Numbers Need Context
A filter that advertises "97.1% accuracy" tells you almost nothing without context. Accuracy on what dataset? Measuring precision, recall, or some blend? Across which threat categories? An honest discussion of filter performance has to unpack the headline.
Precision vs Recall
Recall is the fraction of real threats the filter catches. High recall means few threats slip through. Precision is the fraction of flagged items that are actually threats. High precision means few false alarms.
These trade off. Crank sensitivity up and you catch more threats (high recall) but flag more benign prompts (low precision). Tune it down and the reverse. There is no single "accuracy" that captures both — you have to talk about the tradeoff.

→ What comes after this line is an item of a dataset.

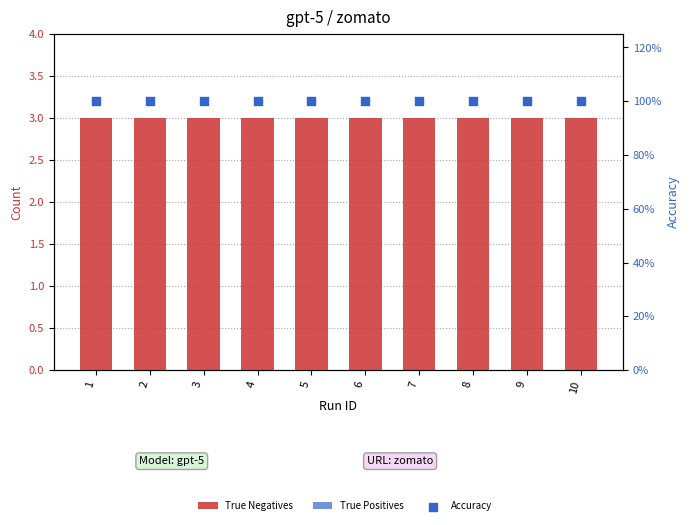

At which category is the sum across all series the highest?

1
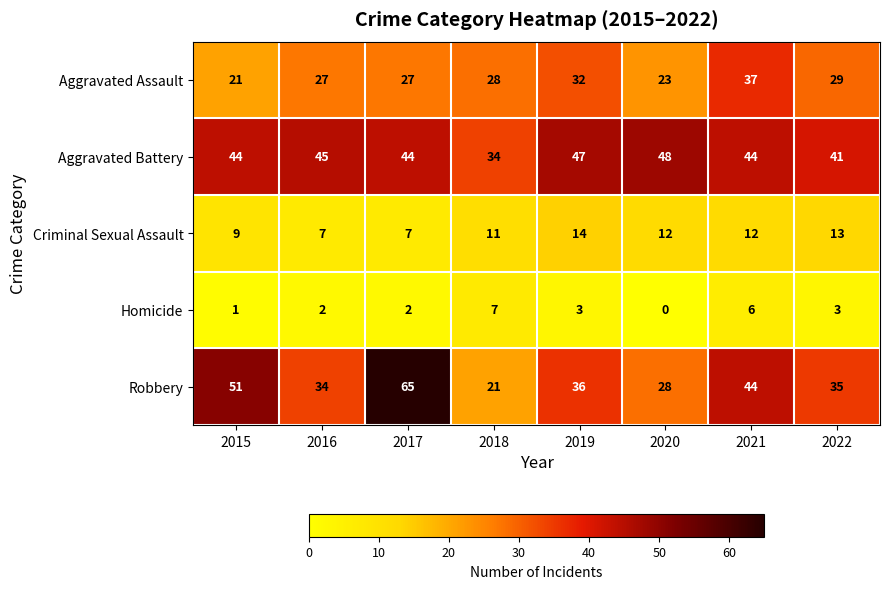

The Homicide series shows 5 at 2022. True or false?

False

What the Two Tiers Deliver
Sprappy Filter's pattern tier catches roughly 95% of clear-cut threats. That figure refers to unambiguous cases — the injections, structured PII, and known malware that look exactly like what they are. Pattern matching is high-precision on these because the signals are unmistakable.
The transformer cascade addresses the ambiguous middle band — the paraphrased, context-dependent prompts where patterns fall short — pushing combined accuracy to 97.1%. That number is meaningful precisely because it covers the hard cases, not just the easy ones.
What 97.1% Is Not
It is not 100%. No filter is. It does not mean 2.9% of all traffic is malicious and uncaught — most traffic is benign and trivially allowed. It means that on the threats the filter is evaluated against, it correctly resolves about 97 in 100, with the remainder being the genuinely hardest, most novel cases.
False Positives Cost Too
A filter that blocks legitimate prompts is its own problem. Users hit walls, support tickets pile up, and teams disable the filter. This is why the block/sanitize/allow design matters — sanitize lets you handle borderline cases without an outright block, reducing the user-facing cost of a false positive.
How to Measure on Your Traffic
Do not trust any single vendor number for your specific use case. Run the filter in log-only mode on real traffic at https://api.sprapp.com/v1/filter, then:
- Sample the flagged prompts and label them by hand
- Compute your own precision (how many flags were real)
- Sample the allowed prompts and look for misses (recall proxy)
- Tune per-category thresholds to your tolerance
The Honest Bottom Line
Treat headline accuracy as a starting point, not a guarantee. The pattern tier's 95% on clear-cut threats and the cascade's 97.1% on the ambiguous band are real, useful figures — but the right number for you is the one you measure on your own data. Build defense in depth so the remaining percentage is not catastrophic.
Accuracy honesty is itself a security property. A vendor who claims 100% is the one to distrust.